## PAGE
Crazy or cell phone?

You've seen it, I'm sure. People walking down the street talking to themselves. Crazy or cellphone?

What really gets me are the people who wear the headsets even when they aren't talking on the telephone, but rather in anticipation of receiving a telephone call. To those people, I have this to say to you:

You're not that important. Get over yourself.

I remember a few years ago, I was in Los Angeles attending a little party and got a ride home from somebody who was heading my way. We got in the car, and she put on her headset before putting the car in gear. It was a half-hour drive. No telephone call.

Comments (53)
  1. Bruce Atkinson says:

    Putting you headset on in your car before driving is the safest thing to do.  If you don’t do that you should turn your phone off and not be tempted to answer it while driving.  I spend many trips in my car with my headset on and do not receive phone calls.  At the same time I have been driving along had a motorcycle accident happen in front of me and was able to start calling 911 before I had stopped the car.  I was then able to continue the call without bringing my phone with me.

  2. Rick C says:

    Right.  You don’t want to be in the position of putting the headset on once you receive a call.

    I have a bluetooth headset, but I stopped using it a while back.  I don’t use the phone enough to make it worthwhile.

  3. santeprog says:

    LoL! wearing headphones while they are talking on the phone! That is extreme… One other thing that gets me is people playing there music from ther phone’s on the tube so load, and then it is also such a bunch of crap that they are playing and forceing others to listen to it!

  4. yeehaamcgee says:

    Personally I think the whole issue of road safety with regards to mobiles is bogus. But even so, it is certainly more convenient to use a headset.

## WRITTEN INSTRUCTION 1
In the records, repeat each line from the line with "kingdom: Animalia" to the line with "scientific name: Geometra papilionaria".
These records are unrelated to the post about cell phone headsets.

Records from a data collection

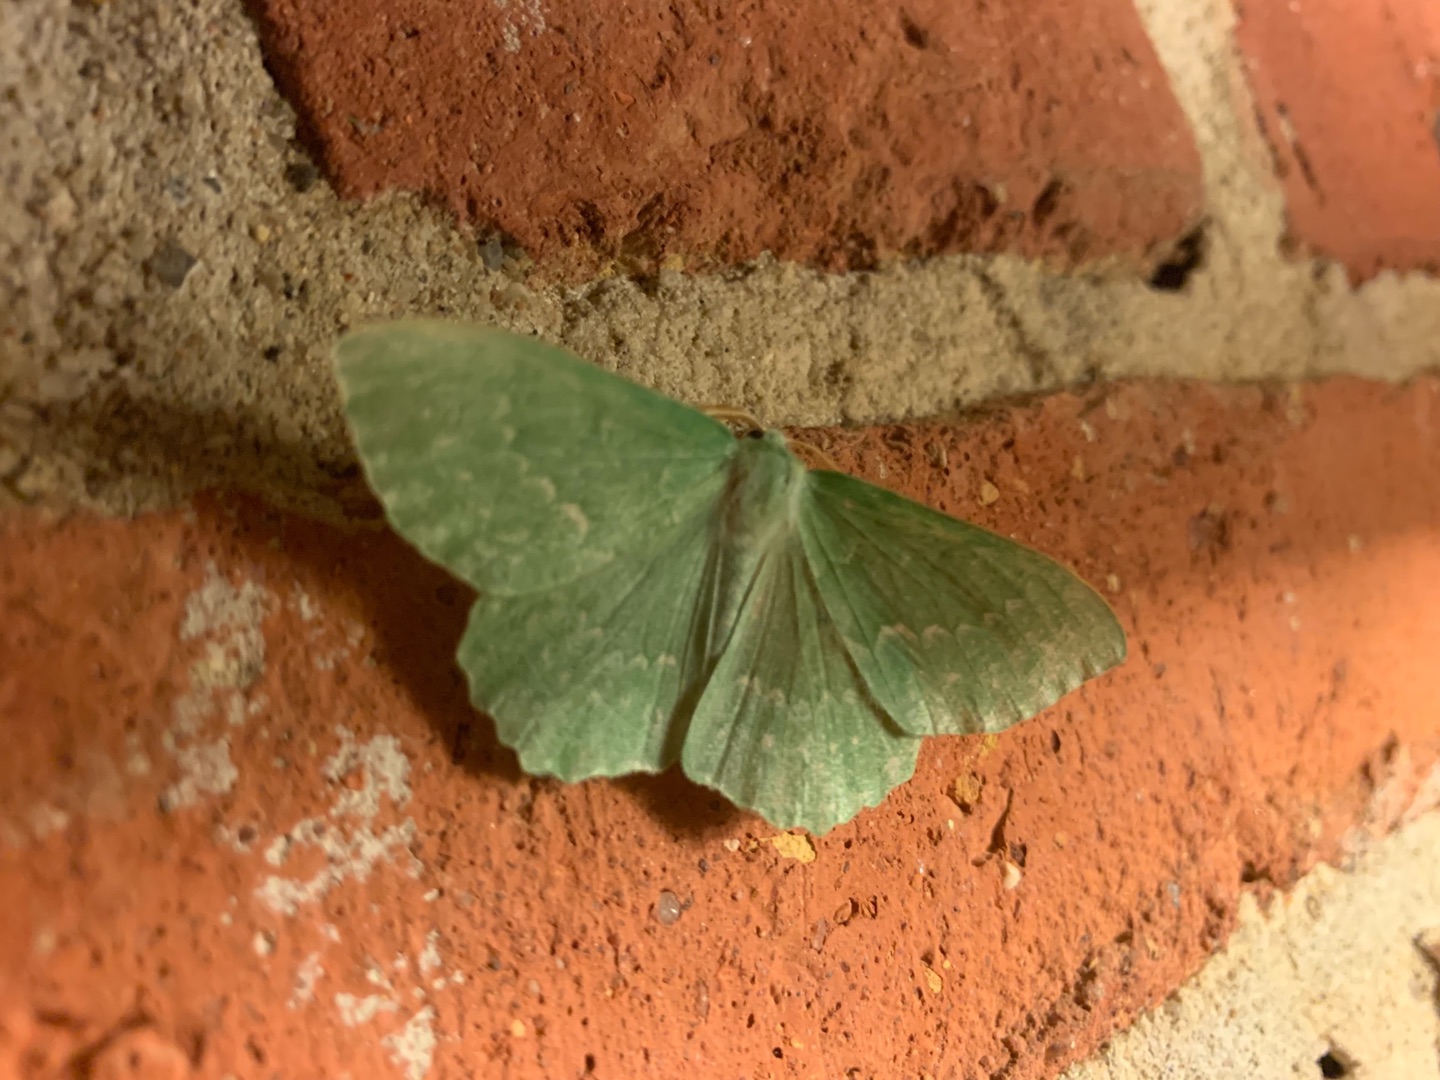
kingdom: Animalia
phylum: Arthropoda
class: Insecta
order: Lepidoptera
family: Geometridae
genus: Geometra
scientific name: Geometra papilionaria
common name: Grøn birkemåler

--

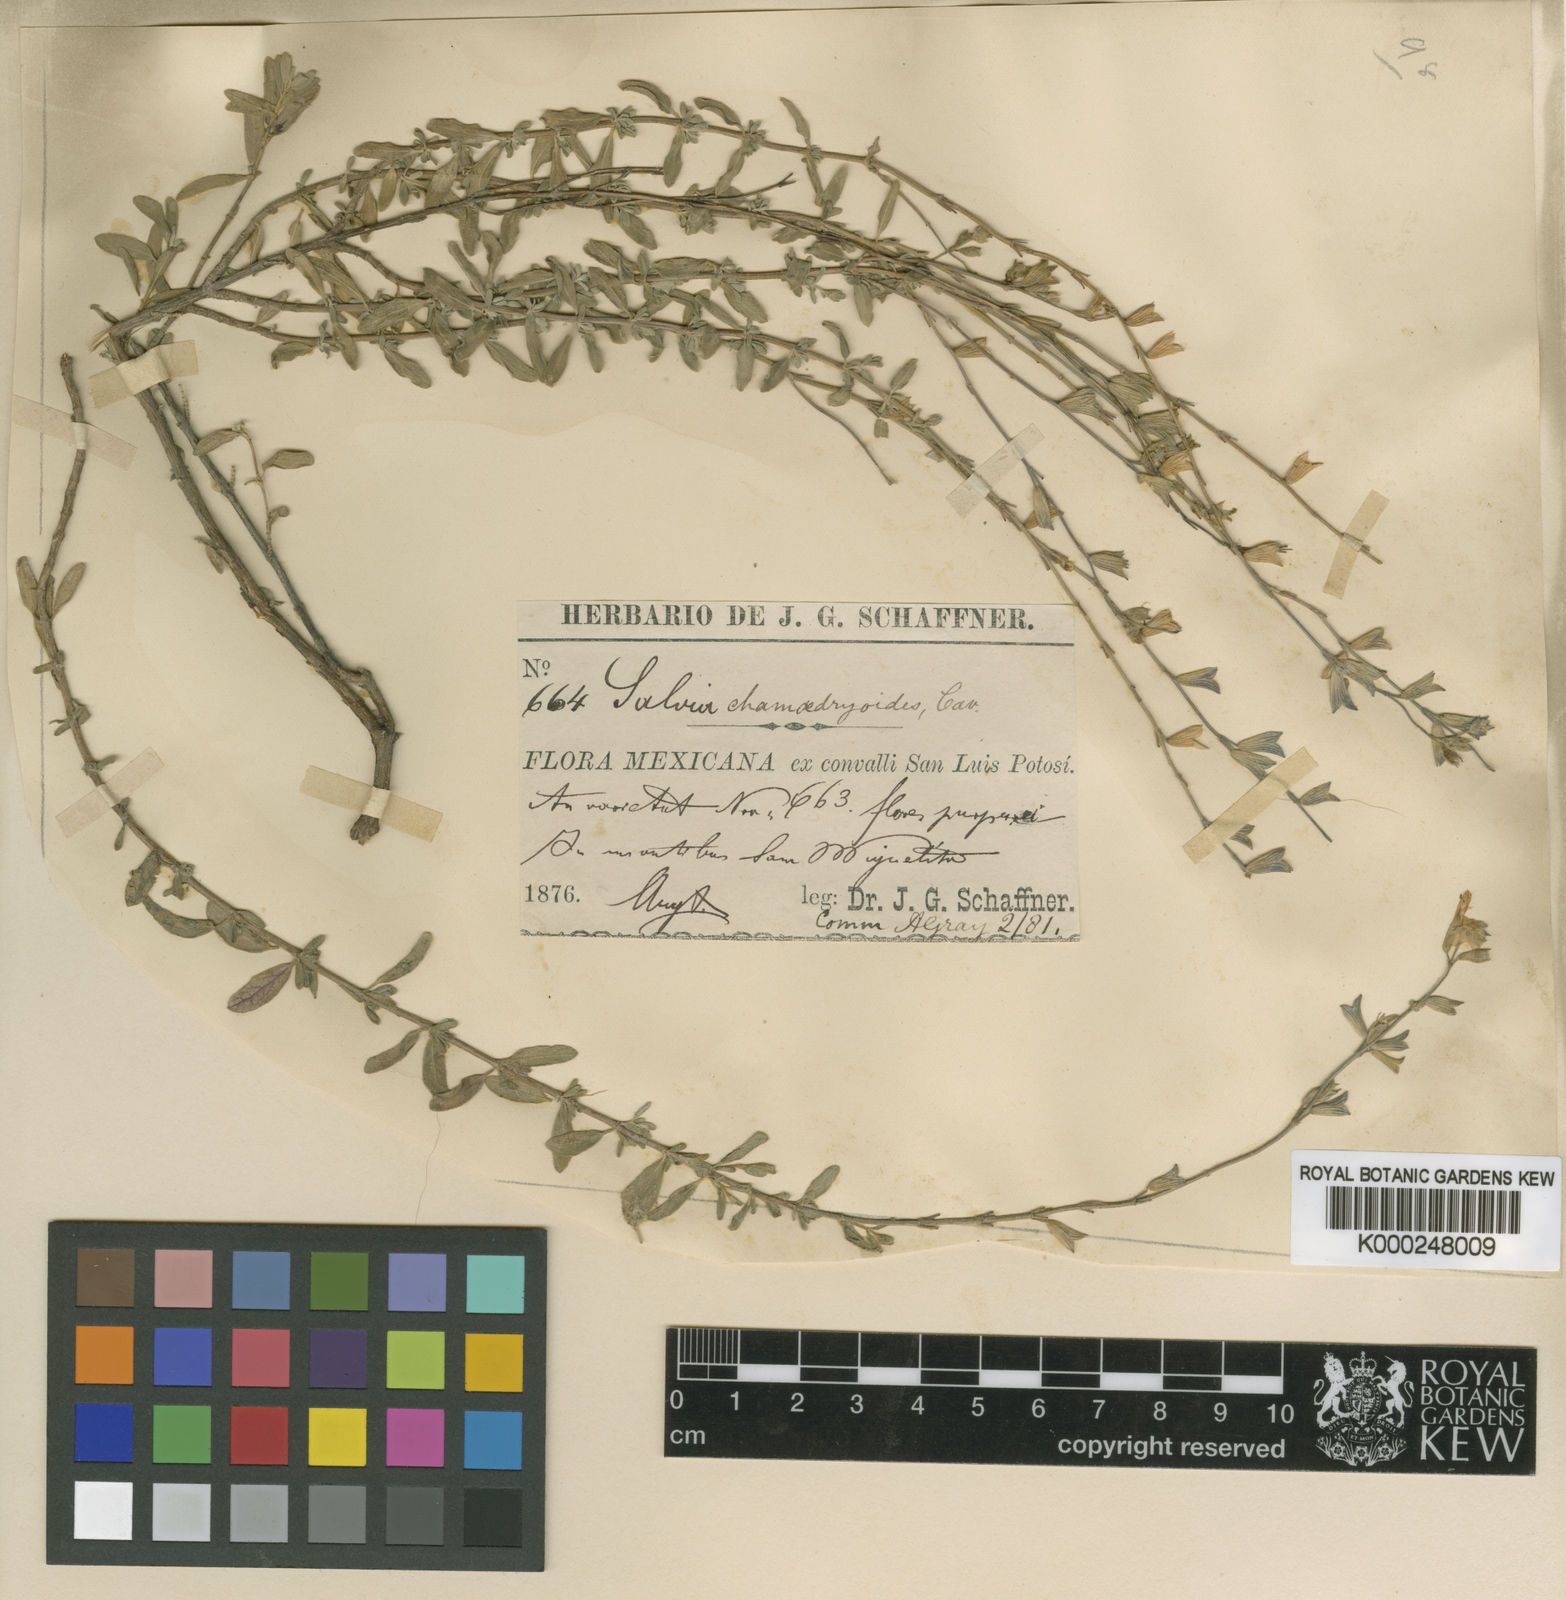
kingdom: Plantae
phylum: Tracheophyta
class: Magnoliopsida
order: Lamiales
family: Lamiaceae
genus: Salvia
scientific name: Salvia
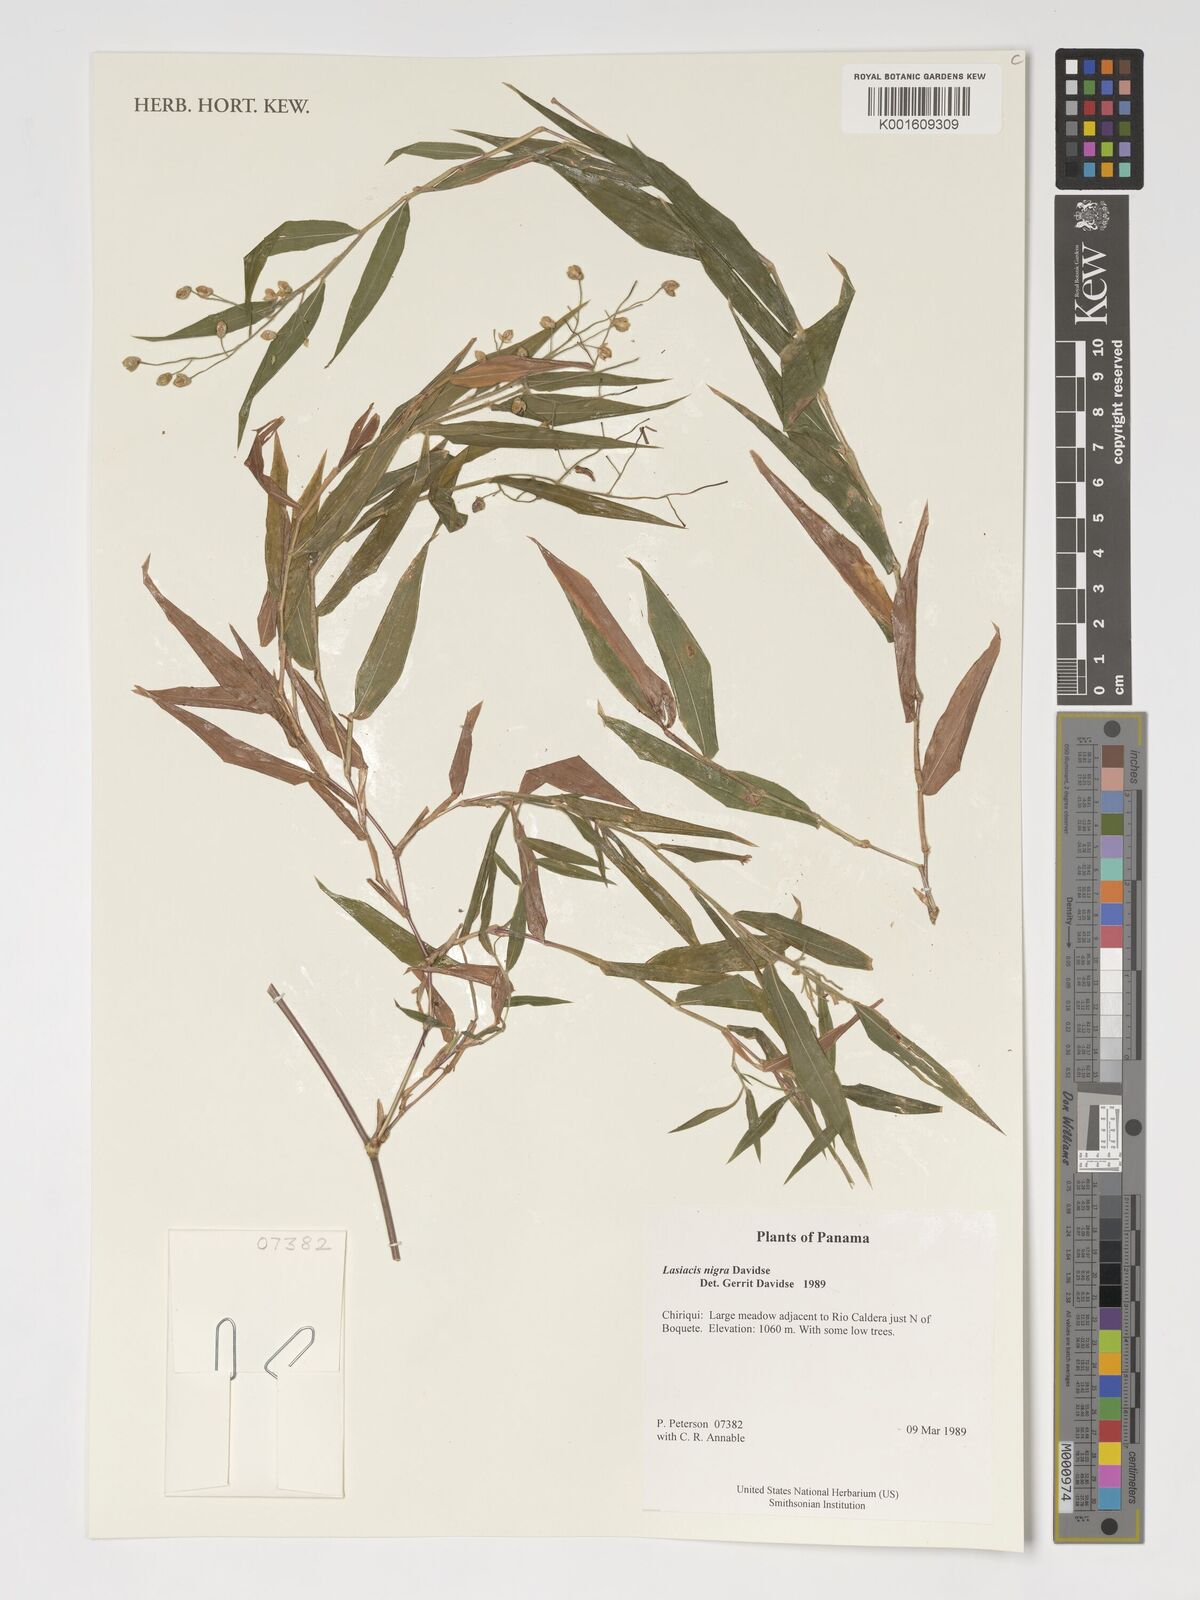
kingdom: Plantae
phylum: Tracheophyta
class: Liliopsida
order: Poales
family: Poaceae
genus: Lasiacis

## WRITTEN INSTRUCTION 2
Carry on the post about cell phone headsets, starting right after its last line.

## WRITTEN ANSWER 1
kingdom: Animalia
phylum: Arthropoda
class: Insecta
order: Lepidoptera
family: Geometridae
genus: Geometra
scientific name: Geometra papilionaria

## WRITTEN ANSWER 2
  5. SD says:

    One time I was walking down the street in Seattle and I saw a woman talking loudly while moving her head back and forth.  I thought to myself, "Is she wearing an earpiece or is she just crazy?"  And immediately, as if she heard my thought, she looked at me and replied "no, I’m just crazy."

  6. laonianren says:

    Research carried out in the UK shows that using a mobile phone while driving is more distracting than being slightly over the drink-drive limit (which is quite high in the UK, 80 mg of alchohol per 100 ml of blood, or 0.08% in US terms).

    It also shows that talking with a hands-free kit is just as distracting as using the phone directly.

    If you care even a little about anybody but yourself, please don’t use your phone while driving.

  7. Matt says:

    [Or just pull over to take the call.]

    I can imagine that people as dozy as this ( would do that on a motorway :)

    CallerID was the killer feature of digital cellular IMO. Not answering a call is such a lovely power.

    Incidentally I have never actually used a bluetooth headset – I suspect I am not popular enough to merit it.

  8. Bryan says:

    I remember an all-hands meeting we had once where the presenter hadn’t made it in to the office for whatever reason.

    He was driving at the time and once the meeting started he pulled over even though he had a hands free set.  I remember a lot of people being impressed with that – I certainly was.

  9. Miles Archer says:

    You can thank the hands free law for that.

    Anyway, I’m with you on the crazy or cell phone thought. The first time I saw someone in the supermarket chatting to the celery, I thought they were nuts. And, have you ever answered a question that you thought was directed to you, but was instead directed to a cell phone?

    I think that someone needs to invent a cone of silence that goes on when a headset users is on a call.

  10. Larry Hosken says:

    If I gave a ride to someone who I didn’t know that well and I had a headset, I’d totally put the headset on at the start of the ride.  If my passenger turned out to be a boring blowhard, I’d fake receiving a phone call.  “Oh, hey, sorry, I’ve got to take this.”  Then I’d occasionally say something conversation-ish into the headset.

    [Now that’s a compelling argument! I may have to concede. -Raymond]
  11. Tim Dawson says:

    It is true that in the UK the government thinks that being on the phone will make you a worse driver. I have no doubt that it makes some people worse drivers.

    I am legally allowed to fly an aeroplane, negotiate a clearance with air traffic control, take photographs out of the window and eat a sandwich, all at the same time. But I am apparently incapable of talking on my phone while driving.

  12. Metro says:

    Personally, I am saddened that you feel you have some reason to judge (and express) such a insignificant action of other people.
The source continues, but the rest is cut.